Cape Agulhas
The village of L'Agulhas sits at the southernmost point of the African continent, where the Atlantic and Indian Oceans officially meet. A lighthouse, a boulder-strewn coast, and a simple monument marking the tip.
Town Info
- ProvinceWestern Cape
- DistrictOverberg District Municipality
- MunicipalityCape Agulhas Local Municipality
- Postal Code7287
About the Town
L'Agulhas is the southernmost settlement in Africa, 30 kilometres south of Bredasdorp on the Agulhas Plain. The name comes from the Portuguese word for needles, a reference to the needle-like rocks and the magnetic anomaly that confused early navigators whose compasses showed no variation here. The Portuguese were the first Europeans to round the cape in the late 1400s.
What stands at the tip today is a simple granite monument, a plaque marking the meeting point of the two oceans, and the Agulhas Lighthouse built in 1848. The lighthouse is the second oldest working lighthouse in South Africa and is open to the public. On a clear day from the top you can see the coastline curving away in both directions. The surrounding shore is boulder fields and fynbos, not beach. It is a working coastline, not a resort.
The town itself is a quiet holiday village with a few streets of modest houses, a shop, a couple of restaurants, and accommodation options running from caravan park to guesthouse. The rocky intertidal zone around the point is rich with marine life. The Agulhas National Park protects the surrounding coastal fynbos. Whale watching is good from July to December from the cliff paths near the lighthouse.
There is a particular kind of stillness at the tip on a windless morning. Standing at the bottom of Africa with nothing between you and Antarctica. The monument is not grand. It does not need to be.

### MATERIAL SUPPLIED

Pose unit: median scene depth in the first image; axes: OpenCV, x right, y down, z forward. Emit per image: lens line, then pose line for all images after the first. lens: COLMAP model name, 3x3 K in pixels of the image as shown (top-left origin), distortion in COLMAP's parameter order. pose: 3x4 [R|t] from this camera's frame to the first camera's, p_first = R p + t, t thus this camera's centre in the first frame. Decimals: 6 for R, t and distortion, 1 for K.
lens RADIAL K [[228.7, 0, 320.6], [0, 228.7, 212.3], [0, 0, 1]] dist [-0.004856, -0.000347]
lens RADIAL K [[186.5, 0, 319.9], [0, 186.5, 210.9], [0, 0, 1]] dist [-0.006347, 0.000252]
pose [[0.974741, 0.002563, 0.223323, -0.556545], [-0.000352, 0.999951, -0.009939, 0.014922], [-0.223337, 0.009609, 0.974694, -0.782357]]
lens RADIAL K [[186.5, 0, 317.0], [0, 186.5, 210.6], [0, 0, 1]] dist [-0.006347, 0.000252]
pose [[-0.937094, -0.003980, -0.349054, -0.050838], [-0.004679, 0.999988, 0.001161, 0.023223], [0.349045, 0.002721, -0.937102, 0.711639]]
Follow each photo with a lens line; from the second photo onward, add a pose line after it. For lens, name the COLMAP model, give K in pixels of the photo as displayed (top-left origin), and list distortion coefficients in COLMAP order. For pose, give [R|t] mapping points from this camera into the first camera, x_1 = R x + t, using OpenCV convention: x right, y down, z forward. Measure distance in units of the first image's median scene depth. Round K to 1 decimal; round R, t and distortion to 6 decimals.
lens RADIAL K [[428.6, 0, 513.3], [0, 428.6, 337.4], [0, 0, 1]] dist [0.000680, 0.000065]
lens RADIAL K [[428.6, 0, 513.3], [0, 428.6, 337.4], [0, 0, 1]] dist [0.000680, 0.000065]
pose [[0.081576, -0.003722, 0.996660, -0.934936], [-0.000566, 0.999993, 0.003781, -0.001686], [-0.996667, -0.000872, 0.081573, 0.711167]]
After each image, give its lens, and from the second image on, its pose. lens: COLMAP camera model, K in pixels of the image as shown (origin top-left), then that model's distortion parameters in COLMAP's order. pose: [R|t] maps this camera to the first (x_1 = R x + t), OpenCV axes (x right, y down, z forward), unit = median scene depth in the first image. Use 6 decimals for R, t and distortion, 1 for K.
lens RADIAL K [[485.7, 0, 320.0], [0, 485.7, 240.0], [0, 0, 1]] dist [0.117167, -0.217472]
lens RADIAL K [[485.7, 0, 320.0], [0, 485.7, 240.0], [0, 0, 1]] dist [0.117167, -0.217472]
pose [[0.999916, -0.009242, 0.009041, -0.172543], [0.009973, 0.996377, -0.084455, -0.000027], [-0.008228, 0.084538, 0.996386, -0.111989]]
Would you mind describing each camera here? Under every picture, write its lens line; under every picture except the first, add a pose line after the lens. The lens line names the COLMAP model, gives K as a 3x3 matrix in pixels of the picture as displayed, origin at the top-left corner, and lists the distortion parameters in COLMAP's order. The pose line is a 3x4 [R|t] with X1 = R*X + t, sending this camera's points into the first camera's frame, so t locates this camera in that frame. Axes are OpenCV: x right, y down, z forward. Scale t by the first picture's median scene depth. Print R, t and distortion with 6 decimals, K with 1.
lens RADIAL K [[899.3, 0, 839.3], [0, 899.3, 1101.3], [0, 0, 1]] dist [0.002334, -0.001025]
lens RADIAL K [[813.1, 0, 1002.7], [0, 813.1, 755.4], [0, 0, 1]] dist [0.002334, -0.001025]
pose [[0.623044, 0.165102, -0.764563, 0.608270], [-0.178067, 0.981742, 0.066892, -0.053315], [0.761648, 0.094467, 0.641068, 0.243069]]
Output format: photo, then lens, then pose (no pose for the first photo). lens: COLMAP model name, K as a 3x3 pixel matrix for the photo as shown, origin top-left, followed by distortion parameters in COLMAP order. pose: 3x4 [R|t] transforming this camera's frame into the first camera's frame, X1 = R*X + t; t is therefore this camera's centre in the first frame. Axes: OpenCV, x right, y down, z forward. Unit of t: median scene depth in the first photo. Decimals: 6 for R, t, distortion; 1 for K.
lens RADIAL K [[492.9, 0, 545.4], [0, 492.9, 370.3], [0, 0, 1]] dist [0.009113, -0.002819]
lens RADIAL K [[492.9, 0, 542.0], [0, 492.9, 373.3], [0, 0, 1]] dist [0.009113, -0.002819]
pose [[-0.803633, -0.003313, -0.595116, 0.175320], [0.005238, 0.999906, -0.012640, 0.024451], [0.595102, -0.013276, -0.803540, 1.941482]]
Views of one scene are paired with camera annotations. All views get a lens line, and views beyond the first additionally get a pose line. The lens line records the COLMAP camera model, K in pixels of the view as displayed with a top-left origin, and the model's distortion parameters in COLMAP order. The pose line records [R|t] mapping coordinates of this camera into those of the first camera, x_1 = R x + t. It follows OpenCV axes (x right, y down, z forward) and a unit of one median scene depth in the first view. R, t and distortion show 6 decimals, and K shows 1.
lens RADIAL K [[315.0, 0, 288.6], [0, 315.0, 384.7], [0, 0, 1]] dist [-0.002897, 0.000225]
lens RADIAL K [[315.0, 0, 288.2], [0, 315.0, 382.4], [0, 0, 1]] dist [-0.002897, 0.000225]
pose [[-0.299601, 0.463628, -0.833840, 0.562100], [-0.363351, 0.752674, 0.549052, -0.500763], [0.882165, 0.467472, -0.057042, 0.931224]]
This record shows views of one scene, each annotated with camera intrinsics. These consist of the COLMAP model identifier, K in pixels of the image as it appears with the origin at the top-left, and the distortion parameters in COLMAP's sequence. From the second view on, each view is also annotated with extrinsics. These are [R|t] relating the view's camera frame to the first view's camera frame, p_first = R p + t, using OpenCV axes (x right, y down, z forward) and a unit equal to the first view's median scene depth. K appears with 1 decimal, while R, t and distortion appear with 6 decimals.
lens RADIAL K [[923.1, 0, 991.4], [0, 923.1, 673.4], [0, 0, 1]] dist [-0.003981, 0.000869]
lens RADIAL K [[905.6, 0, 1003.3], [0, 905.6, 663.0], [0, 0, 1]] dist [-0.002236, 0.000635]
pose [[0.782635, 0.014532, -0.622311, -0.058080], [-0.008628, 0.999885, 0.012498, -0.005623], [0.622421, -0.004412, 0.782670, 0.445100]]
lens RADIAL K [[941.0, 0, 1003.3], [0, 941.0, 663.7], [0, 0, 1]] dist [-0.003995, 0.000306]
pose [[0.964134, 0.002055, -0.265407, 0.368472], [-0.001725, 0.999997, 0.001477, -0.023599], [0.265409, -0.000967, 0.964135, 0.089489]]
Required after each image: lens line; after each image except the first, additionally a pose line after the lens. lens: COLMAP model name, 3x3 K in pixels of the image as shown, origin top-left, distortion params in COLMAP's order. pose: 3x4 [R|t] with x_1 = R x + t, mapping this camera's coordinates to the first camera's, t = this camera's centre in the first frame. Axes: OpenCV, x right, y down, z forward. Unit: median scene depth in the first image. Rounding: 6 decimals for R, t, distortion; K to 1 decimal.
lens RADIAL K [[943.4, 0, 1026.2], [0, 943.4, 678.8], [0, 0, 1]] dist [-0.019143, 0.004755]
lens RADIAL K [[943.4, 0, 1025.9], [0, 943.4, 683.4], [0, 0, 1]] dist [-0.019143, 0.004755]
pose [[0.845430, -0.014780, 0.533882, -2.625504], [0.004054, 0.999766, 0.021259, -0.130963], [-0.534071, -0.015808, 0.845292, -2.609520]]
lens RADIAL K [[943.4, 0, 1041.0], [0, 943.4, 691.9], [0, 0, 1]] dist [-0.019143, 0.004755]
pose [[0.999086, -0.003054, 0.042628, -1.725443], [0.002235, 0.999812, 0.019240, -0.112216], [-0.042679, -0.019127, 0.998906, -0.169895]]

### WHAT THE TASK ASKS
Please answer these questions using the Cape Agulhas text:
1. In what year was the Agulhas Lighthouse built?
2. How far is L'Agulhas from Bredasdorp, and in which direction?
3. Between which months is whale watching good near the lighthouse?
The listing comes from a separate source.

### RESPONSE TO THE EXERCISE
1. 1848
2. 30 kilometers south
3. July to December